It is the inspiring story of the now Justice Ginsberg when, as a spirited and extraordinary young mum and struggling lawyer, brought a case before the US Supreme Court in 1975 that would overturn more than a century of gender discrimination.

When Ruth takes on a ground-breaking tax case with her husband, attorney Martin Ginsburg, she knows it could change the direction of her career and the way the courts view gender discrimination which it did.

This point of her career is documented in the upcoming film ‘On The Basis of Sex’ which also chronicles the storybook-like romance between Ruth and Marty, a partnership that succeeded both personally and professionally.

British actor Felicity Jones plays the young lawyer with Armie Hammer in the role of her husband who died in 2010.

Academy Award-nominated Jones is fresh from her critically acclaimed performance in Rogue One: A Star Wars Story .

“I’ve been looking for a part like this for years,” she says. “It’s one in which a female character is fiercely devoted to what she does, but at the same time, explores the fuller sense of her life and character.”

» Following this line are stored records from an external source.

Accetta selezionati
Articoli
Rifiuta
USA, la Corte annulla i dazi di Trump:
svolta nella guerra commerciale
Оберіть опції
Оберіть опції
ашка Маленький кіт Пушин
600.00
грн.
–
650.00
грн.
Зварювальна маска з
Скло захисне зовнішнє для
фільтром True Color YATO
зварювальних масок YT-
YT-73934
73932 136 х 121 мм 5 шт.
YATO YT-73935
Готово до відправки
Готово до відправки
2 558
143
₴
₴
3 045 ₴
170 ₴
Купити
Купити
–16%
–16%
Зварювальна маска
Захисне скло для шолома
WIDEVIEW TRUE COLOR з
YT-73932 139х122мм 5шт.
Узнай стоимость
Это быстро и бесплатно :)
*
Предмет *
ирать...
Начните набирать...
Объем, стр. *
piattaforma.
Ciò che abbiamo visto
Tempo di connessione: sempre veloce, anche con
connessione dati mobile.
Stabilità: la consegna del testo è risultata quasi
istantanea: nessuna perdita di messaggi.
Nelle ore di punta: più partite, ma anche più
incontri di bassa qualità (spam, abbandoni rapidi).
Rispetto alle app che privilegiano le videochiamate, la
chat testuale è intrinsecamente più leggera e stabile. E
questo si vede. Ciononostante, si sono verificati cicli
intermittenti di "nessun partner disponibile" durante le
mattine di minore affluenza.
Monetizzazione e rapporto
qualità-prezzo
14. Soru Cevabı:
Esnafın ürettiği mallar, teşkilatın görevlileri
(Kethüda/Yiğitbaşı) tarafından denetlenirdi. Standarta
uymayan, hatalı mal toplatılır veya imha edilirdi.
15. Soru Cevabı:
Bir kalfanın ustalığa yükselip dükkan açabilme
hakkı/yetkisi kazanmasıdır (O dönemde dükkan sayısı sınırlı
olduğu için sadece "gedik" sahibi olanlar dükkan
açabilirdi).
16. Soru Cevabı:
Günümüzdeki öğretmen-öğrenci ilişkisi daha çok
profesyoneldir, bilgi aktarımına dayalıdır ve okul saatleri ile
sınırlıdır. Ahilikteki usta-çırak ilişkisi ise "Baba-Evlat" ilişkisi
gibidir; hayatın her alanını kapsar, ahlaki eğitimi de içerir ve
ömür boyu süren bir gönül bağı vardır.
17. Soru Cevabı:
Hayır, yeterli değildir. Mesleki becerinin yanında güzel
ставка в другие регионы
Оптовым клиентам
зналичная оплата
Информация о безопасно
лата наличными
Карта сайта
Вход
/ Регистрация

Director Mimi Leder says she had a visceral response upon reading the script, inspired by a true story and written by Daniel Stiepleman, who is also Justice Ginsburg’s real-life nephew.

Leder was especially drawn to the human side of the formidable Supreme Court Justice.

“She’s someone who we know is absolutely ground-breaking and one of the most influential political figures of our time,” she says.

“But what’s most important to be reminded of is that she’s a human being and it was very important for me and the filmmakers to bring out her humanity and show her as a real person,” she stresses.

“I have to make this movie,” Leder recalls. “I have to tell this story. I immediately identified with Justice Ginsburg’s journey to who she was meant to be.”

Leder also felt a certain connection with Ginsburg.

“I wanted to tell her story because I, too, have felt adversity and discrimination and have fought hard for jobs that lesser men have gotten,” she says.

“I felt a commonality in our journeys, both being mothers, Jewish women, having a very long love affair and equal partnership with our husbands. I’ve been in a 32-year marriage. Justice Ginsburg had a very long marriage, that was so full of love and equality that really spoke to our film and spoke to the metaphor of the movie.”

Producer Robert Cort said the said the film was the origin story of one of the great women of our times.

When we first meet her in the film, Ruth is attending Harvard Law School along with her husband, Marty. As she learns to balance life as a mother with her role as a law student, Ruth faces adversity in a male-dominated, often hostile environment, in which she is only one of nine women in her class.

“I say ‘origin story’ with a real specificity of the world of superheroes, because Ruth, in many ways, is our superhero,” he explains.

On The Basis of Sex hits cinemas on February 7.